Saturday, August 1, 2015

Music for Sunday, August 2, 2015

Vocal Music
  • Jesus, Shepherd, Be Thou Near Me – J. S. Bach (1685-1750) Bruce Bailey, tenor.
Instrumental Music
  • Toccatina – R. M. Stults (1861-1933)
  • Jubilee March – R.M. Stults 
  • Aria – Philip Baker (b. 1934)
Congregational Music (all hymns from the Hymnal 1982 with the exception of those marked “R” which are from Renew.)
  • Hymn 8 - Morning has broken, like the first morning (BUNESSAN)
  • Hymn 335 - I am the bread of life (I AM THE BREAD OF LIFE)
  • Hymn R-247 - Shine, Jesus, shine (SHINE, JESUS SHINE)
  • Hymn 325 - Let us break bread together (LET US BREAK BREAD)
I began my organ career at my home church, the First United Methodist Church of Tiptonville, Tennessee. We lived across the street from the church that my mother had attended all her life and served as the volunteer choir director. I cannot remember the first time I had attended choir practice with her, playing in the church while she led the small choir through their paces, but when I was fourteen, I began to sneak into the church and play around with the 1924 Möller Organ.

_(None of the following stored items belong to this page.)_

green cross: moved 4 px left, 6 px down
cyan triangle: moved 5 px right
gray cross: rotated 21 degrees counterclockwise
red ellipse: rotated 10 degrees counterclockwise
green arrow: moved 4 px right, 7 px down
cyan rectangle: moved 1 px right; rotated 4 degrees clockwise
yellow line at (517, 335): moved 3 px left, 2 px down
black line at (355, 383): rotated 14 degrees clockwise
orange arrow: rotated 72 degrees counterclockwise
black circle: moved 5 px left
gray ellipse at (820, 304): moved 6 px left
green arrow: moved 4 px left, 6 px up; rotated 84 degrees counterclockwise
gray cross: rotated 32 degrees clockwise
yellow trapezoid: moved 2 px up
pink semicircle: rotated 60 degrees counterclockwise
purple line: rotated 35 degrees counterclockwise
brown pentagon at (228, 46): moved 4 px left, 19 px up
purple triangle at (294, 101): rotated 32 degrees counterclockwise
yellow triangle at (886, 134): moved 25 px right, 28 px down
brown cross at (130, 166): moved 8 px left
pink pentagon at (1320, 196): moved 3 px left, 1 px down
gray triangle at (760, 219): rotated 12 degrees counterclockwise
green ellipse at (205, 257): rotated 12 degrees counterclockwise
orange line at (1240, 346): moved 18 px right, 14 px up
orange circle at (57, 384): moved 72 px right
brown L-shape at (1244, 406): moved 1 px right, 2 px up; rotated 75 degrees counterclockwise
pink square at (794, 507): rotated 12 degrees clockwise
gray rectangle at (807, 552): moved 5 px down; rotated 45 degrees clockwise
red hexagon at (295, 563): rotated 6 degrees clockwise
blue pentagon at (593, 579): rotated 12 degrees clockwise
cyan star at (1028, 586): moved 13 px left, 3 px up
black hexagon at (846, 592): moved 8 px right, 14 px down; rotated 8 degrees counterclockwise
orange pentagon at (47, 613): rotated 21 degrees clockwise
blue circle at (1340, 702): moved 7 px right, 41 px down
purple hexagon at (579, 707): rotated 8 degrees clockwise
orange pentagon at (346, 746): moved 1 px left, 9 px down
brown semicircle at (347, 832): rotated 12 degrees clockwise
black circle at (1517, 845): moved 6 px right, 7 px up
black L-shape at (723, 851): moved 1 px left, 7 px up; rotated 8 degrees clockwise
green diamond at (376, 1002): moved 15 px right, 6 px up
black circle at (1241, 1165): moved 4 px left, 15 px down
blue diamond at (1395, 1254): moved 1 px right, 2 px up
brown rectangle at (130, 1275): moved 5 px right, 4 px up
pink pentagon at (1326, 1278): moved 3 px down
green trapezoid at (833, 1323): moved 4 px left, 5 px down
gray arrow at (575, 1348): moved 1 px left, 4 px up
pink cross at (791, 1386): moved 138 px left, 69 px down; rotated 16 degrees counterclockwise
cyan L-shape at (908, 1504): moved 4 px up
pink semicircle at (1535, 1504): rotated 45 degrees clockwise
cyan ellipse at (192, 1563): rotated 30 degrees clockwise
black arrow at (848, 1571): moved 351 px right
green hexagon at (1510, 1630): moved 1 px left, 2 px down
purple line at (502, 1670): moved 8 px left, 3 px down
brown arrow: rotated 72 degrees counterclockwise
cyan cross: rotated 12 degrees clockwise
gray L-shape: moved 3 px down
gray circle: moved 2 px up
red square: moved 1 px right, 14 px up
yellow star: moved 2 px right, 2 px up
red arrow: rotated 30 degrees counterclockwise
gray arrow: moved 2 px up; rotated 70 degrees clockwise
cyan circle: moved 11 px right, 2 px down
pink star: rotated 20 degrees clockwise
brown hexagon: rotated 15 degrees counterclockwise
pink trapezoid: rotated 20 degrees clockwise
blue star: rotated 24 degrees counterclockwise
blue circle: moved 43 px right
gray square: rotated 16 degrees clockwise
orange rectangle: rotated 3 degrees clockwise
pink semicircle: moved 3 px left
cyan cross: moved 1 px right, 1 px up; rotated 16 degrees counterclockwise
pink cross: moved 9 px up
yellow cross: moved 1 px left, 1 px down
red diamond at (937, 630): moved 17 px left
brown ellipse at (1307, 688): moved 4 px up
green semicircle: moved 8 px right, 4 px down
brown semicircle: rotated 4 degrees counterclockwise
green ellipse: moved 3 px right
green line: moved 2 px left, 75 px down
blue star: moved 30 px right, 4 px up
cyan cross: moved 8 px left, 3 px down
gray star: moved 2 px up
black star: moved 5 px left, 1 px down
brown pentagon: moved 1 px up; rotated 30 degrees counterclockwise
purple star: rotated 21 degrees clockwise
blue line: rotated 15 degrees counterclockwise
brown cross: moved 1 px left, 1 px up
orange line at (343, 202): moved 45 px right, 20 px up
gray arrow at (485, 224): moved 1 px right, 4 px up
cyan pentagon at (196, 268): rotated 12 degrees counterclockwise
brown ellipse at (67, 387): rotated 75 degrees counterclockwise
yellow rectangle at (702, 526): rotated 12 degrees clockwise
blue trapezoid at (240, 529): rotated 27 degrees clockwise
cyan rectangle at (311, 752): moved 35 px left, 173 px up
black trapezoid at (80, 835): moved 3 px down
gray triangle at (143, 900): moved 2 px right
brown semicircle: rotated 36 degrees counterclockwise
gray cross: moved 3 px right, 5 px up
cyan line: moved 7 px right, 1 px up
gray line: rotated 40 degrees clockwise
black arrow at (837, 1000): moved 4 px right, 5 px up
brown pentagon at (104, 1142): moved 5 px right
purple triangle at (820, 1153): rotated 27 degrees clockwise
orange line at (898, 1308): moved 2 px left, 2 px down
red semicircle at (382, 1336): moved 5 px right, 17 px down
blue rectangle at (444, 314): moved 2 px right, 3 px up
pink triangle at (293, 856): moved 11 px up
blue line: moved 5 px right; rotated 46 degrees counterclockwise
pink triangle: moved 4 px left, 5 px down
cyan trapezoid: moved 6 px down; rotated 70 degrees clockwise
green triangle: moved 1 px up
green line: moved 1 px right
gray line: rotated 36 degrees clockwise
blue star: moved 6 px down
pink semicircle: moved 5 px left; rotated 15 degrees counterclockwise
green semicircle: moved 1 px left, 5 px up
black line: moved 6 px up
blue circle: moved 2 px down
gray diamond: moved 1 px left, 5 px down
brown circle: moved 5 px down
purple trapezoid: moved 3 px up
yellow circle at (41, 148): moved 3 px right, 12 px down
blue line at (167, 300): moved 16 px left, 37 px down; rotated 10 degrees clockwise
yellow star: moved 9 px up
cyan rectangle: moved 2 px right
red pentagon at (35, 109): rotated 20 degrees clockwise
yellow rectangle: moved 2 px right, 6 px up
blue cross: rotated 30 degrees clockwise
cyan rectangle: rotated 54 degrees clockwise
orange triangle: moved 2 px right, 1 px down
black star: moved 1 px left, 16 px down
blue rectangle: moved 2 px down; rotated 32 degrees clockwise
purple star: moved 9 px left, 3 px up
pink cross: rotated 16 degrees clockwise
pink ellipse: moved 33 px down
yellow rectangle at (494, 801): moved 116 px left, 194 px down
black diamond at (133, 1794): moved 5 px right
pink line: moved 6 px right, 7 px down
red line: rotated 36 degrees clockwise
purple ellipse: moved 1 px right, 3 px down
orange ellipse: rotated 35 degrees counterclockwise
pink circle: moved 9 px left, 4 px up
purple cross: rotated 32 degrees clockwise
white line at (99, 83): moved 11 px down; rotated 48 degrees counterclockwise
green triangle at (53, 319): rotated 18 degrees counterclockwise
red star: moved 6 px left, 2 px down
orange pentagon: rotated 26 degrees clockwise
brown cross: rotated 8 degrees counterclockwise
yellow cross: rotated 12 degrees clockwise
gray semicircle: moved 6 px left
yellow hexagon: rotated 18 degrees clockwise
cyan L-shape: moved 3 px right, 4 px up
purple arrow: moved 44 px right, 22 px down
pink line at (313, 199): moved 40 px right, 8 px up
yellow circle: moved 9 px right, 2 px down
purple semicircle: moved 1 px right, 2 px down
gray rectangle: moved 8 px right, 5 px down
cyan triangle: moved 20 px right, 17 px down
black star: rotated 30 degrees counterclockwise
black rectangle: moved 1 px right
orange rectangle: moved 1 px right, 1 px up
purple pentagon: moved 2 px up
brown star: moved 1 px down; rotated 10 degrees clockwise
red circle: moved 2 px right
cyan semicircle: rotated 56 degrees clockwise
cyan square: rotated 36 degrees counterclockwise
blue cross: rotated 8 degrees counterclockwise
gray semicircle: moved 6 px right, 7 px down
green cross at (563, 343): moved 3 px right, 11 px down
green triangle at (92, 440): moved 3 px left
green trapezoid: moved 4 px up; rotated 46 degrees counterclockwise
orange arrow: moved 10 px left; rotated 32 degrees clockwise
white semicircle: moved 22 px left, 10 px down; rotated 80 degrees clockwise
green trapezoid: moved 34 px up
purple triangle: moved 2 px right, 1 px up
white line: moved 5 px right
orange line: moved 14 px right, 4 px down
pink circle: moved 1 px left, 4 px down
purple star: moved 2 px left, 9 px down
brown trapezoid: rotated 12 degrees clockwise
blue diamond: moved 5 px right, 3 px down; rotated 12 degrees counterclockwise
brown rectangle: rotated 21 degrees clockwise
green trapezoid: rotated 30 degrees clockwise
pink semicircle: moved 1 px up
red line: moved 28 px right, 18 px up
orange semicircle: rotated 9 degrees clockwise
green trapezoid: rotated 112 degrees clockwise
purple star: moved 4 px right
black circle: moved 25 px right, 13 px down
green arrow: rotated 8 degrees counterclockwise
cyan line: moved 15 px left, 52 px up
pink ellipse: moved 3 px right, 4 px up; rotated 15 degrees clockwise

The 20's were a decade of unprecedented economic growth in America, coming off the end of World War I. Even small town churches like First Methodist were able to build some small but beautiful buildings and furnish them with pipe organs. During the 1920s it is said that the M.P. Möller Organ company was building an organ a day to keep up with the demand.
First United Methodist Church, Tiptonville, Tennessee
In spite of the abundance of church organs, there proved to be a dearth of trained organists, so local pianists would be pressed into service to play for the local congregations. Obviously, they would need simpler music to play, so the Lorenz Publishing Company began publishing a bi-monthly magazine of simple, useful organ music for these novice organists. The organist of First Methodist, Tiptonville, was one of those who subscribed to this magazine, and when I started playing the organ, a stack of these magazines, dating back to the 1920s, was what I used as my introduction to the organ. This Sunday I am playing two pieces from those magazines.

These two pieces, Toccatina and Jubilee March, are from the pen of  Robert Morrison Stults, an American composer of popular music in the late 19th century and early 20th century. His most popular work, The Sweetest Story Ever Told, was published in 1892 and was still popular into the first half of the 20th century. Prior to 1910, Stults mostly wrote popular music, but after 1910, he wrote more sacred and bigger works, including a number of works for the organ. Toccatina is a short, perpetual movement sort of piece with limited pedals (perfect for those piano teachers who could manage the manual (hand) parts but were not as sure with their feet.) The Jubilee March is a typical march, but the pages of music I have are missing what would be the Trio (the B section in the middle), so I have re-created the trio with some music of my own.

The hymns today are from the list of the top 17 favorite hymns as determined from our Summer Hymn Survey. You can see the total results here:
 http://goodshepherdsongs.blogspot.com/2015/08/our-favorite-hymns.html

Morning Has Broken
“Morning has broken” first appeared in the USA in the Presbyterian Hymnbook (1955), but it was not until Cat Stevens (now Yusuf Islam) sang it on his triple platinum album Teaser and the Firecat in 1971 that the song became well known and, as a result, has been included in most hymnals since that time. This is a rare, though not unique, example of a Christian hymn receiving acclaim through the popular media.
Percy Dearmer, editor of Songs of Praise (1931), requested a thanksgiving text from the poet Eleanor Farjeon to the lilting Gaelic tune BUNESSAN. Farjeon (1881-1965) who had around 80 works to her credit including Nursery Rhymes of London Town and The Glass Slipper, wrote a hymn that effectively links and expresses the creation stories in Genesis 1 and John 1, and reminds us that each new day is a gift from God.
The tune BUNESSAN demands a lesser-used poetic meter (dactylic) in threes. The result, according to British hymnologist J. R. Watson, is a “springy rhythm… [and a] beautifully sustained… poem [that] makes a delightful and charming morning hymn.”